基金supported by the grants from the Ministry of Agriculture of the People's Republic of China(No. 2009ZX08009-158B)the National Natural Science Foundation of China(No.31071252)
文摘The gene, SLC7All, which encodes the solute carrier family 7 member 11 (anionic amino acid transporter light chain, xCT), has been reported to be implicated in multiple processes such as in pheomelanin production, cell proliferation and migration, Kaposi's sarcoma herpesvirus (KSHV) entry into the host cells, learning and memory. Its involvement in cancer cell proliferation and metastasis has been widely studied. Its role in pheomelanogenesis is likely conserved in sheep. The full-length cDNA of sheep SLC7A11 was cloned from sheep skin fibroblasts for evaluating its role in regulating sheep coat color.
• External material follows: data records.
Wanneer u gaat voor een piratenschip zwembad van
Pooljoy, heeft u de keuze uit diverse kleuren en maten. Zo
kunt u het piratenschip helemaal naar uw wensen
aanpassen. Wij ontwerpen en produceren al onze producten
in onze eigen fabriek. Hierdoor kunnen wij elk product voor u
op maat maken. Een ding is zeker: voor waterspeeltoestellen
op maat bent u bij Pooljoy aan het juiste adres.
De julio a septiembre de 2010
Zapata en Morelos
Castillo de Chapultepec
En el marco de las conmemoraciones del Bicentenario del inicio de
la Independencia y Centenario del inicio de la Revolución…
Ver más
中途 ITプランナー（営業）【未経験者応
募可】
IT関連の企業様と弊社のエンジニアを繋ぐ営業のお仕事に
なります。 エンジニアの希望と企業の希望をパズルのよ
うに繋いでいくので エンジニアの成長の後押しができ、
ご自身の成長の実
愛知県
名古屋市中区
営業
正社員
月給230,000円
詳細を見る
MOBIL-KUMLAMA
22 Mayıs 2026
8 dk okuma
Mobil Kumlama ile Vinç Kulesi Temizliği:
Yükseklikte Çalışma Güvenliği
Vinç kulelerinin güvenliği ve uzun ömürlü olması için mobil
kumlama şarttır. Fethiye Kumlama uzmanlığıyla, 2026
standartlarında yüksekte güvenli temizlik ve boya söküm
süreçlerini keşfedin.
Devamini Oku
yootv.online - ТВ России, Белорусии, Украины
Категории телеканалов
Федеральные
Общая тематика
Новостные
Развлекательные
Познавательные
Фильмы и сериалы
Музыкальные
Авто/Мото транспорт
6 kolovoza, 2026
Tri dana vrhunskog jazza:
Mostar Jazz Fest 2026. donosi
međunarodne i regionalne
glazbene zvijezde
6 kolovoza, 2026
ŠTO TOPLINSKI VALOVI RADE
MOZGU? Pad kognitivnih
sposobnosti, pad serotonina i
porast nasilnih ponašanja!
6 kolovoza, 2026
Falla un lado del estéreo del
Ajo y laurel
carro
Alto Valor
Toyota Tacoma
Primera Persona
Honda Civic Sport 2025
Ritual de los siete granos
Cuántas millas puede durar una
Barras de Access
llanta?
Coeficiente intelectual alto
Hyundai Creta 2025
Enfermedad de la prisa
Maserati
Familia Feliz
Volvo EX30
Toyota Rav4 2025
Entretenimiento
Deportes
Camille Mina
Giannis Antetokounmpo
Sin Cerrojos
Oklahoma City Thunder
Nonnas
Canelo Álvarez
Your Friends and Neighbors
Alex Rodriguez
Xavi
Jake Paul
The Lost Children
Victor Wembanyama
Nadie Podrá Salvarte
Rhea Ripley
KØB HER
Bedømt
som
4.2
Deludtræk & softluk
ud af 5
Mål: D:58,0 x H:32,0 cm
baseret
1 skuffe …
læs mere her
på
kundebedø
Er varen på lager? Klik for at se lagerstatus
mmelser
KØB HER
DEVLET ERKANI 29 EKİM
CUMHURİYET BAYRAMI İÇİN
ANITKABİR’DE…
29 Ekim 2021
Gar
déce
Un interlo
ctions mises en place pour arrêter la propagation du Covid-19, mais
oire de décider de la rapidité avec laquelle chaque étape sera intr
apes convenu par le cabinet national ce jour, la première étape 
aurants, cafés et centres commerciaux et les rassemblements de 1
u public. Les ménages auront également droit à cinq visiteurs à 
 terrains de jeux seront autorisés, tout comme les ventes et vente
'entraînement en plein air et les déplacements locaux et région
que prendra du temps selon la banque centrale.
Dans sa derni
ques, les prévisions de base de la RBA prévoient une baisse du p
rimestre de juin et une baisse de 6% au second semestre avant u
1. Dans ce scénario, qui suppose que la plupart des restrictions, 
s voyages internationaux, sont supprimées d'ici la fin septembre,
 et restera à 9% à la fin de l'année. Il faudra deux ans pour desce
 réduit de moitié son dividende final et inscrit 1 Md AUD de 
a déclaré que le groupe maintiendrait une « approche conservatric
The complete open reading frame of sheep xCT (sxCT) is 1512 bp in length, encoding a 503 amino acid polypeptide. We explored its function on pheomelanogenesis in vitro and in vivo. In the melan-a non-agouti mouse melanocytes that mainly produce eumelanin, overexpressed sxCT reduced the content of eumelanin. Using a testicular injection transgenic method, sxCT-transgenic sheep were generated and exhibited patches of brown/yellow coat, suggesting that sxCT can be selectively expressed to increase the pheomelanin production in wool. Our studies suggest that testicular injection of transgene can be used to genetically modify sheep coat color.